Over a dissent, Supreme Court kicks another pandemic/prisoner case to a lower court

The writ petition in Marshall v. Superior Court asked the Supreme Court to order measures protecting inmates at Sacramento County’s two jails from the COVID-19 virus, saying high court intervention was necessary because the superior court had refused to act.  The Supreme Court today denies the petition without prejudice to the superior court acting on a similar petition pending there since May 26 or to “the filing of a new petition in this court raising similar claims if circumstances warrant.”  The court directs the trial court to “expedite the proceedings to ensure prompt and effective resolution of these time-sensitive issues.”

The denial is also without prejudice “to any relief to which petitioners might be entitled after this court decides In re Humphrey,” a case involving the constitutionality of the current cash bail system, but which almost certainly won’t be decided for at least two more months.  (See here and here.)

This is the way the court has consistently been handling pleas to address health risks to incarcerated persons during the pandemic — recognizing the urgency of the situation but leaving matters to lower courts.  (See here, here, here, and here.)

Justice Goodwin Liu finds the court’s approach unsatisfactory, at least as of now.  He says the “time has come” for the court’s intervention and it is a “reasonable expectation that the buck stops with us.”  (He also dissented from one of the court’s earlier without-prejudice denials.)

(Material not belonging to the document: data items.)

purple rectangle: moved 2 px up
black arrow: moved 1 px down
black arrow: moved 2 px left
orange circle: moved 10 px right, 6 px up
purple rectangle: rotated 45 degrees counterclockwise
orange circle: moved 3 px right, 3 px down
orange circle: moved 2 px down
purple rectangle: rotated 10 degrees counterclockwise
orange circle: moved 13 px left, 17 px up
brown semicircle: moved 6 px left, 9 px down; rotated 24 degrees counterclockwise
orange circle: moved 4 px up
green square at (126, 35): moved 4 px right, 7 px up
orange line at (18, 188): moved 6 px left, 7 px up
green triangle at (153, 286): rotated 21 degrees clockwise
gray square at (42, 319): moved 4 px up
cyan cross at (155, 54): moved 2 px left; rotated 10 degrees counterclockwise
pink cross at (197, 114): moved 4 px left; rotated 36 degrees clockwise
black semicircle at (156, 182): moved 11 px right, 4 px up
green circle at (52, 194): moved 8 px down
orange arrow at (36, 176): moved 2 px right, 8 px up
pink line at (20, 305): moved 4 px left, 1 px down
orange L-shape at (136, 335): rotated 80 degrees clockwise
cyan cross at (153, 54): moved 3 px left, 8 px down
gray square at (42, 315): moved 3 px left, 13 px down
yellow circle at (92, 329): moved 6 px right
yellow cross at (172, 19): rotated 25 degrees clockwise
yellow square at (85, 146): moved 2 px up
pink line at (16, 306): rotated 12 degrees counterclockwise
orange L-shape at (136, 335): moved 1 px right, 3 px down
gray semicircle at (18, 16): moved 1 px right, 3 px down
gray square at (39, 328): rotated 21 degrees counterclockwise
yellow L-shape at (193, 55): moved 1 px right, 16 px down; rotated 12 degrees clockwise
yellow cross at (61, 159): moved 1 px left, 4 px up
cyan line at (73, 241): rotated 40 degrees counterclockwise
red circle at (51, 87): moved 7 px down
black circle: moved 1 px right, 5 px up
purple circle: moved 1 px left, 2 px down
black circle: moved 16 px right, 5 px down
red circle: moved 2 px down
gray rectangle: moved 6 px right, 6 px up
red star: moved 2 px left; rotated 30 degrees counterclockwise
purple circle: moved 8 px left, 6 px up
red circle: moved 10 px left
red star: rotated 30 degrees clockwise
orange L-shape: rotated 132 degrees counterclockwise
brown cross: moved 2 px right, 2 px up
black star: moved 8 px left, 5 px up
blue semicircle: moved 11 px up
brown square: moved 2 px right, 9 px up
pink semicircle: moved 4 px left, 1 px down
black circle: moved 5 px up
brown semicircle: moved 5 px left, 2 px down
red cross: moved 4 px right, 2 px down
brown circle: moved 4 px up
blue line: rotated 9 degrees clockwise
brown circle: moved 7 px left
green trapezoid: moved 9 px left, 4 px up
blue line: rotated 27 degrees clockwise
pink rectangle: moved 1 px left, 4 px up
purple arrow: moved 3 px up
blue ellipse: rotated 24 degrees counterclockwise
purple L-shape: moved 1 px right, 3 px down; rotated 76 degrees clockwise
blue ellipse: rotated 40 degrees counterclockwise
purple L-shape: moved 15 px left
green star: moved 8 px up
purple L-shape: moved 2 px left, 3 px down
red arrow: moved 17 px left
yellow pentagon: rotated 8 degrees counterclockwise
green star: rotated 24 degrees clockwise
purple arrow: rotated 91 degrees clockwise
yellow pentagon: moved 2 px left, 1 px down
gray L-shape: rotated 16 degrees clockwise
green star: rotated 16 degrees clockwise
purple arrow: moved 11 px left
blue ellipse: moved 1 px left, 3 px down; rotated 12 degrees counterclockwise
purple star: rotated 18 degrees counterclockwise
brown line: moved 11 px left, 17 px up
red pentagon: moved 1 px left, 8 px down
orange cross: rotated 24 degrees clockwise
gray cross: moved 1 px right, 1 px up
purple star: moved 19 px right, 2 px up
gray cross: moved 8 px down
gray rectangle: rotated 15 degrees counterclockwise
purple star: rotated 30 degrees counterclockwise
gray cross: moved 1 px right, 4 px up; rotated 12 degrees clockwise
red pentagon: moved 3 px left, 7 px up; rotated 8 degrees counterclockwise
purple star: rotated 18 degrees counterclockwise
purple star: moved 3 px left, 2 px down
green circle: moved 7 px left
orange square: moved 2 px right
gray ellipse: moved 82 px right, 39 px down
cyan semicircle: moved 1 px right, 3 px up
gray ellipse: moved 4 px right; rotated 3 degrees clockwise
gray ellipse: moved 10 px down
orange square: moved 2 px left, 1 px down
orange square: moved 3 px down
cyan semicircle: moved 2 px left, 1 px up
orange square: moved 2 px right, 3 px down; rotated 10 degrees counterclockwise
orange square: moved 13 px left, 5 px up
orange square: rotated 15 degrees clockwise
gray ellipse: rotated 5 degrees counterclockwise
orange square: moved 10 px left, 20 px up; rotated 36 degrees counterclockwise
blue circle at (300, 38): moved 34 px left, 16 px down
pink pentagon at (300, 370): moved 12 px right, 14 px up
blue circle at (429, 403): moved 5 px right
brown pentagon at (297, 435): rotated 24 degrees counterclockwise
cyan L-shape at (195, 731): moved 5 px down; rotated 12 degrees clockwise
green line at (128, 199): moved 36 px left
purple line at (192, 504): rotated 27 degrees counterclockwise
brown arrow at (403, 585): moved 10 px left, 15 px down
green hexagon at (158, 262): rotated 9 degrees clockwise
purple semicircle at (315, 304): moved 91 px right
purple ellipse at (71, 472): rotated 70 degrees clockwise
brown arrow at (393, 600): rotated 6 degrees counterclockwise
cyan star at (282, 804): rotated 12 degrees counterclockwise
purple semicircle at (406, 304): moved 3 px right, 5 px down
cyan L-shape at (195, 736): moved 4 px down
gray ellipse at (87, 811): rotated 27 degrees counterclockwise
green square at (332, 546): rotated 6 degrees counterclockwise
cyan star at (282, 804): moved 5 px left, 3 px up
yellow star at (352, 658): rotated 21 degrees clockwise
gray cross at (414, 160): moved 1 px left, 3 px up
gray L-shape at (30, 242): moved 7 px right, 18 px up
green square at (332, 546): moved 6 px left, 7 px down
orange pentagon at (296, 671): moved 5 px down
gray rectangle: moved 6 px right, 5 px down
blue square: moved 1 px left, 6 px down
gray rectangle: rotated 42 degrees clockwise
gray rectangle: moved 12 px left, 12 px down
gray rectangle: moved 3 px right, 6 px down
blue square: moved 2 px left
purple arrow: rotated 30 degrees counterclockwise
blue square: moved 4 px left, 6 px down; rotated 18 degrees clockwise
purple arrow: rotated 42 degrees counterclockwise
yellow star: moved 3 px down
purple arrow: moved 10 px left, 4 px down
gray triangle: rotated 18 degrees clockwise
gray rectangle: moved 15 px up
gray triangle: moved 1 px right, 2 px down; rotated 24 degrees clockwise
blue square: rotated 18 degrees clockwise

Claiming “we do not lack the capacity,” Justice Liu asserts that, “in light of the trial court’s inaction, we should issue an order to show cause, appoint a special master, and resolve this matter ourselves on an expedited basis.”  This is especially so because, Liu says, “petitioners have made a prima facie case that the Sacramento County Sheriff is acting with deliberate indifference to the health and safety of the inmates in violation of the Eighth Amendment to the federal Constitution.”

Justice Mariano-Florentino Cuéllar writes a separate concurring statement to reject the thought that the petition’s disposition is “a mere affirmation of the status quo.”  He points to language in today’s order that didn’t appear in the early May denial of another jail-pandemic petition, including, he says, “the reference to a specific date.”  Today’s order allows the petitioners to provide the court “with a case status update on July 31, 2020, or earlier, if the situation warrants.”